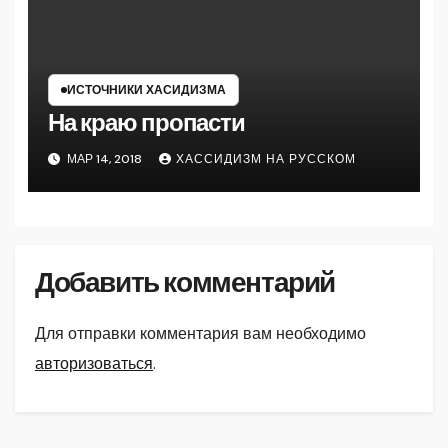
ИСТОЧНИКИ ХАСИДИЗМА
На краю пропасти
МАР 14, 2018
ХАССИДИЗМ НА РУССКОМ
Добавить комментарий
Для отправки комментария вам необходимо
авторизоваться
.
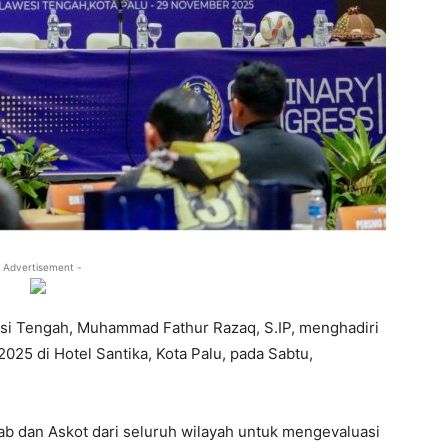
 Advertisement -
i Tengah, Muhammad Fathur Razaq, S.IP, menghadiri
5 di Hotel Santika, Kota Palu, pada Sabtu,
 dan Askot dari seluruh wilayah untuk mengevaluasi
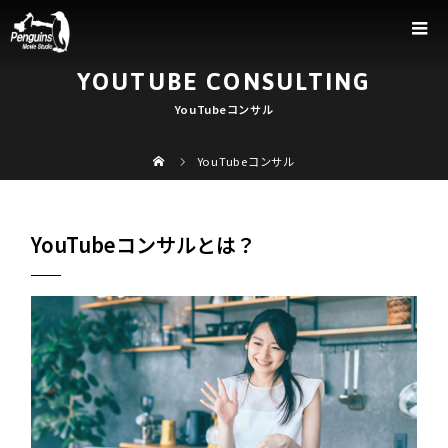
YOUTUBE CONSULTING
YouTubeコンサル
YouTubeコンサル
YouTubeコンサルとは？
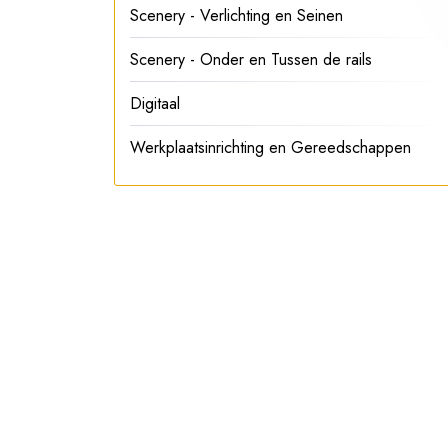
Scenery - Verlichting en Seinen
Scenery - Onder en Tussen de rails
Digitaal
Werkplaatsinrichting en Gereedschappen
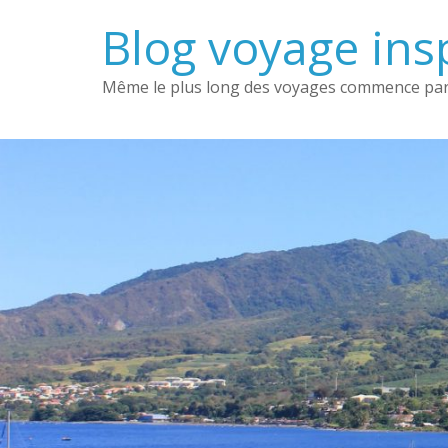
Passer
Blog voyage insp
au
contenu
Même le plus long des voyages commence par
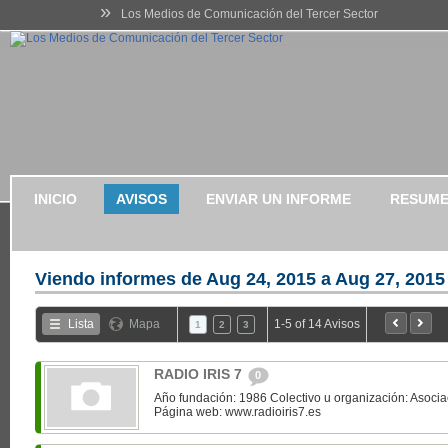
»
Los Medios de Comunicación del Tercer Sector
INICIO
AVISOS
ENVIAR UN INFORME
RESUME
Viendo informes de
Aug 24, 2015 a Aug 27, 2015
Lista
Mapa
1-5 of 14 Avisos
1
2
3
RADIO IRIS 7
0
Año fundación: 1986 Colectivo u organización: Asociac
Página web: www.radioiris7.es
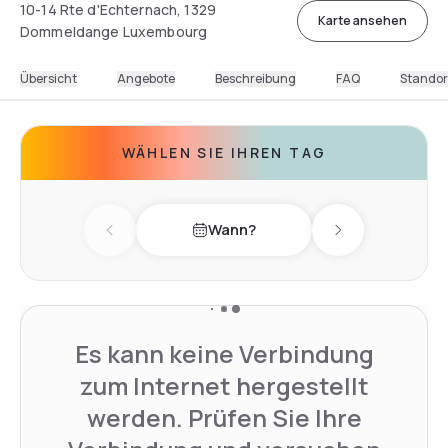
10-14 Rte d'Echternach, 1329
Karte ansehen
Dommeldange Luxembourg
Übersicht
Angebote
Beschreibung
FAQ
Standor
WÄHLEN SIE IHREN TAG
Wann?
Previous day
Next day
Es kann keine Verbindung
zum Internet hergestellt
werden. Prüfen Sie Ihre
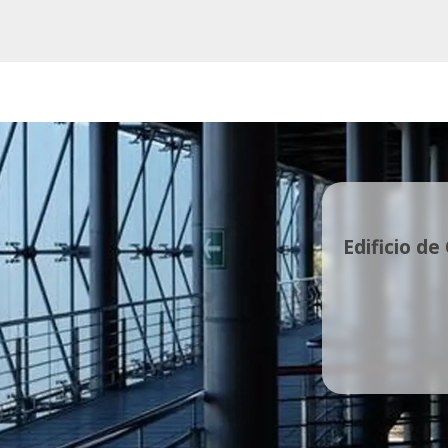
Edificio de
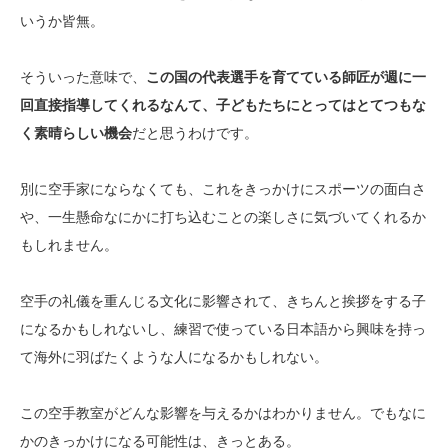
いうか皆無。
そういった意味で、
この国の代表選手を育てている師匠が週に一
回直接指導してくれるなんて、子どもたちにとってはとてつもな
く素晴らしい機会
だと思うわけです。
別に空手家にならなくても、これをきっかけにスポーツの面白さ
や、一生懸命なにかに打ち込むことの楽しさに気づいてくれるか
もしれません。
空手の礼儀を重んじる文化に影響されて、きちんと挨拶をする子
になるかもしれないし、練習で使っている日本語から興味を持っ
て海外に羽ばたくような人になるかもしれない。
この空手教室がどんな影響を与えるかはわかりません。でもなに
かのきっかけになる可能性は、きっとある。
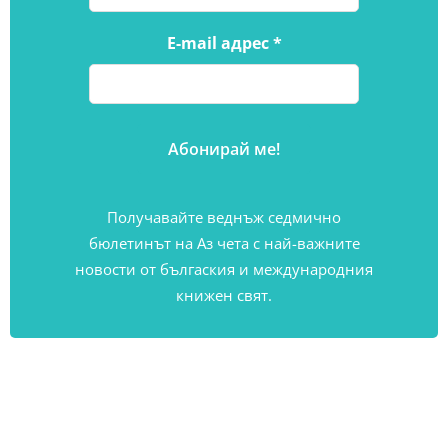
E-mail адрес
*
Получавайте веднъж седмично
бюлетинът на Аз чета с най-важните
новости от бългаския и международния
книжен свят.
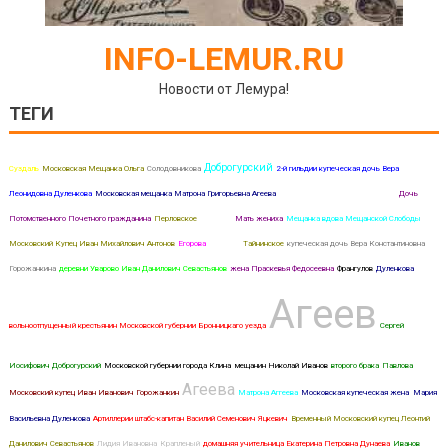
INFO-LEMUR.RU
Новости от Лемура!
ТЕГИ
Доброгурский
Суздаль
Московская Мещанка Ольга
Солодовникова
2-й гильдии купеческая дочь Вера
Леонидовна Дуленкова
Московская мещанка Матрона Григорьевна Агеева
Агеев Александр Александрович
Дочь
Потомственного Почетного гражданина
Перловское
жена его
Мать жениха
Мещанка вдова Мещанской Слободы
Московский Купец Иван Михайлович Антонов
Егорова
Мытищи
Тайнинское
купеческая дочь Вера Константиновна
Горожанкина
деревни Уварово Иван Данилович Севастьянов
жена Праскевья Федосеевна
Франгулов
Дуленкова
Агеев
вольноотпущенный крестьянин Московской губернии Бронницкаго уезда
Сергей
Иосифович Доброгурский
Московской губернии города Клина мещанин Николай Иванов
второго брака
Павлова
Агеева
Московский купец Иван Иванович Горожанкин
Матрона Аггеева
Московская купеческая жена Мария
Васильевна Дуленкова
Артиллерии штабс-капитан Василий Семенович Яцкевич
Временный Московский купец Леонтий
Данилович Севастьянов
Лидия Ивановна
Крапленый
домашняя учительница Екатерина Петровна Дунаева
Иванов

————

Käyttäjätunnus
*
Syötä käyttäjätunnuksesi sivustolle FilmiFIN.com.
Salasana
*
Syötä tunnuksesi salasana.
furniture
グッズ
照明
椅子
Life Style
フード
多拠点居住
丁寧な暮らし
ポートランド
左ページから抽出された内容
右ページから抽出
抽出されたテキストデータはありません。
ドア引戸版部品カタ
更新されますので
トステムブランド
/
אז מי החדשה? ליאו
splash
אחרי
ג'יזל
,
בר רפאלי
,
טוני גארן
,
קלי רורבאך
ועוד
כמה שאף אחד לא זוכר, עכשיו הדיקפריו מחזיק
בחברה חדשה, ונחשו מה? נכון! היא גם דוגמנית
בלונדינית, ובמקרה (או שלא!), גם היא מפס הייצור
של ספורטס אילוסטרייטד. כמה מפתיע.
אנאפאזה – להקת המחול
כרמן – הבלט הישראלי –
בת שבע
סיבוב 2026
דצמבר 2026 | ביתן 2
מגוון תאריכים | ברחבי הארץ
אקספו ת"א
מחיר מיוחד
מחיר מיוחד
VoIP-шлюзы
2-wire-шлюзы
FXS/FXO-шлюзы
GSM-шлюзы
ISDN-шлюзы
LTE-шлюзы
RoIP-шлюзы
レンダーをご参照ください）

————

When you reach the line holding "ИСТОЧНИКИ ХАСИДИЗМА" in the listing above, begin retyping exactly, and stop once the line holding "бюлетинът на Аз чета с най-важните" is done; pictures stay out.

ИСТОЧНИКИ ХАСИДИЗМА
На краю пропасти
МАР 14, 2018
ХАССИДИЗМ НА РУССКОМ
Добавить комментарий
Для отправки комментария вам необходимо
авторизоваться
.
 Advertisement -
i Tengah, Muhammad Fathur Razaq, S.IP, menghadiri
5 di Hotel Santika, Kota Palu, pada Sabtu,
 dan Askot dari seluruh wilayah untuk mengevaluasi
YOUTUBE CONSULTING
YouTubeコンサル
YouTubeコンサル
YouTubeコンサルとは？
Scenery - Verlichting en Seinen
Scenery - Onder en Tussen de rails
Digitaal
Werkplaatsinrichting en Gereedschappen
Passer
Blog voyage insp
au
contenu
Même le plus long des voyages commence par
»
Los Medios de Comunicación del Tercer Sector
INICIO
AVISOS
ENVIAR UN INFORME
RESUME
Viendo informes de
Aug 24, 2015 a Aug 27, 2015
Lista
Mapa
1-5 of 14 Avisos
1
2
3
RADIO IRIS 7
0
Año fundación: 1986 Colectivo u organización: Asociac
Página web: www.radioiris7.es
10-14 Rte d'Echternach, 1329
Karte ansehen
Dommeldange Luxembourg
Übersicht
Angebote
Beschreibung
FAQ
Standor
WÄHLEN SIE IHREN TAG
Wann?
Previous day
Next day
Es kann keine Verbindung
zum Internet hergestellt
werden. Prüfen Sie Ihre
Edificio de
いうか皆無。
そういった意味で、
この国の代表選手を育てている師匠が週に一
回直接指導してくれるなんて、子どもたちにとってはとてつもな
く素晴らしい機会
だと思うわけです。
別に空手家にならなくても、これをきっかけにスポーツの面白さ
や、一生懸命なにかに打ち込むことの楽しさに気づいてくれるか
もしれません。
空手の礼儀を重んじる文化に影響されて、きちんと挨拶をする子
になるかもしれないし、練習で使っている日本語から興味を持っ
て海外に羽ばたくような人になるかもしれない。
この空手教室がどんな影響を与えるかはわかりません。でもなに
かのきっかけになる可能性は、きっとある。
E-mail адрес
*
Получавайте веднъж седмично
бюлетинът на Аз чета с най-важните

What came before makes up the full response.